__Conjunto de tareas__:
- 1) Responda brevemente estas preguntas sobre el pasaje acerca del arte contemporáneo y la censura:
(a) ¿Qué dos términos, según el pasaje, ha distorsionado la derecha radical?
(b) ¿Con qué título se presenta el primer factor de la enumeración?
(c) ¿Qué destruyó el arte contemporáneo al volverse "exitoso"?
- 2) Redacte una continuación del pasaje acerca del arte contemporáneo y la censura, a partir de su última oración.

Ahora bien, tengo para mí que atribuir este giro inequívocamente a los efectos malignos de la llamada “cultura de la cancelación” y al “wokismo” es problemático, entre otras cosas porque adopta la distorsión de términos como “woke” y “politically correct”, que exitosamente ha facturado en el seno de nuestro sentido común la derecha radical. En lugar de comprenderlos dentro de la hipótesis de generar cambios sociales mediante cambios de usos lingüísticos, o percibir el llamado a un despertar de la conciencia e historia de clase y raza en las sociedades americanas, los acabamos caracterizando como fenómenos de opresión irracionales que utilizan demandas de justicia para imponer una normativa inventada. Ciertamente, movimientos sociales de todo tipo, tanto de género como de crítica decolonial, han optado por ejercer visiblemente una crítica efectiva y de índole moral sobre el campo de la representación. Pero sería excesivo y políticamente peligroso hacer a esas posiciones inmediatamente responsables del renacimiento de los llamados de censura en el campo artístico. Me inclino a pensar que esta conflictividad es resultado de un fenómeno múltiple, y que tampoco puede deducirse fundamentalmente de los cambios que el internet y las redes sociales han introducido en el funcionamiento de la esfera pública, como recientemente ha propuesto Daniel Montero.[2] Permítanme una breve enumeración de algunos factores que me parece importante tomar en cuenta para evaluar la forma en que actualmente se manifiestan, y exacerban, estos conflictos artísticos:
a) Los inconvenientes del éxito. Debemos apreciar, en el carácter explosivo de las polémicas, la inscripción reciente del arte contemporáneo como una práctica cultural localizada ya no en el margen, sino en el nudo de la visibilidad y el prestigio cultural actual. Una fuente muy importante de conflictos es el modo en que el arte contemporáneo, al volverse “exitoso”, destruyó la protección que le ofrecía su irrelevancia y oscuridad. El ascenso en la visibilidad social del arte contemporáneo como mercancía y espectáculo —que es fácil constatar en su mera existencia en el campo de la cultura popular— propicia que sea atacado por la sospecha de que es un aliado cómplice de los poderes existentes. Esta doble inscripción, como un arte con un gran alcance público y que es parte de la economía del prestigio de las élites del neoliberalismo, es un dato que artistas y curadores deben ver a la vez como un elemento de su poder crítico, y que hace sospechosa su operación. De igual modo, su alojo por parte de los poderes económicos y políticos tiene como consecuencia el rencor de las élites y las administraciones al enfrentar momentos del arte contemporáneo que no les son redituables porque producen debates que cuestionan su privilegio.

__Material extraído__:
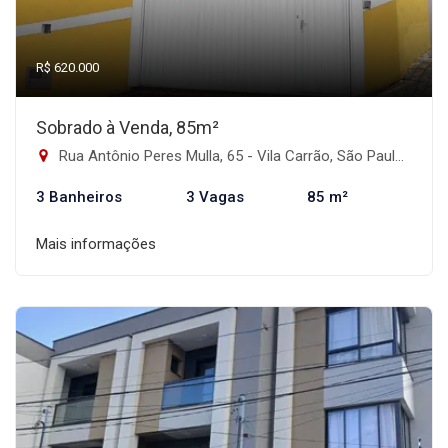
R$ 620.000
Sobrado à Venda, 85m²
Rua Antônio Peres Mulla, 65 - Vila Carrão, São Paulo-SP
3 Banheiros
3 Vagas
85 m²
Mais informações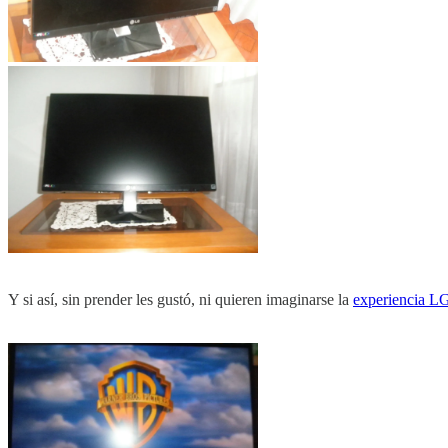
Y si así, sin prender les gustó, ni quieren imaginarse la
experiencia L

__Sección de respuestas__:
- 1)
(a) "Woke" y "politically correct".
(b) Los inconvenientes del éxito.
(c) La protección que le ofrecía su irrelevancia y oscuridad.

- 2)
b) El amarillismo del periodismo en crisis. Un factor clave en la situación de crispación de la opinión pública respecto al campo cultural, es el cambio de modo de producción de los medios, y no sólo en relación a la irrupción de las redes sociales. Vivimos una época de violenta transición en la economía y base social del periodismo moderno: el sistema que garantizaba cierta libertad política de la información bajo el capitalismo, la combinación del negocio de la publicidad con la conducción de la opinión pública, ha entrado en una crisis definitiva por la disponibilidad engañosamente gratuita del internet, y la quiebra de la publicidad tradicional pagada. La judicialización efectiva o metafórica de la fuente cultural es un signo de esa crisis de medios. La información cultural está obligada a mimetizarse con la sección policiaca. El resultado es una redistribución: la oferta de análisis e información de la sustancia cultural que otrora era una función de los medios de masas ha quedado desterrada a la academia y los productos de los centros culturales y museos, donde tiene poca influencia sobre la opinión pública general, que se rige por representaciones culturales propias. No ayuda en absoluto a generar la transmisión de ideas que el periodismo en crisis requiere para existir en la precariedad que le impone la reinvención constante de la provocación.
c) La fragmentación de la escena pública y la función del escándalo como reconstitución del todo público. Asistimos a una balcanización de las escenas culturales y la esfera pública. La unidad de la audiencia monopólica de los medios masivos modernos prácticamente no existe, y en su lugar emerge una panorama de guetos innumerables. Irónicamente, quizá solo el escándalo permite rebasar las fronteras entre esas islas culturales y, por tanto, establecer un horizonte compartido. El escándalo se ha convertido, así, en nuestro único momento público generalizable: es la nueva lengua franca, que reconstituye la ilusión de alguna comunidad.
d) La combinación de exoterismo y esoterismo del arte contemporáneo. Finalmente, no está de más llamar la atención al hecho de que la obra de arte contemporánea ha adquirido, uno diría que casi estratégicamente, un carácter de comprensión múltiple: con frecuencia se ocupa de modo muy directo de fenómenos sociales y culturales de vasto alcance, pero también exige y propicia lecturas esotéricas y complejas que no están disponibles sin participar de los discursos críticos y debates académicos. Esa doble articulación favorece una recepción iletrada en la que, como dice Gardi Emmelheinz, “el medio se pierde y sólo la inmediatez, lo inmersivo y lo directo, son legibles y aceptables”. Lo que sospecho de ese conflicto entre superficialidad y complejidad no se debe tan solo a que, como dice Emmelheinz “nuestra cultura woke” tenga “incapacidad de lectura entre líneas”. También es un costo de la negociación de un arte avanzado, que mezcla planos exotéricos y esotéricos de modo alambicado.
Mi sugerencia es que debemos enmarcar los desafíos de opinión que enfrenta el arte contemporáneo en un cuadro complejo, que incluye el dato de que todo indica que la crítica cultural incluirá un momento constrictivo que curadores y artistas debemos asumir como un reto, sí, pero no un apocalipsis. No quiero reafirmar la visión persecutoria del fantasma de la cultura woke, porque corremos el peligro de volvernos aliados de la ofensiva cultural conservadora de la derecha rampante a nivel planetario, lo mismo que del atraso artístico de la izquierda realmente existente.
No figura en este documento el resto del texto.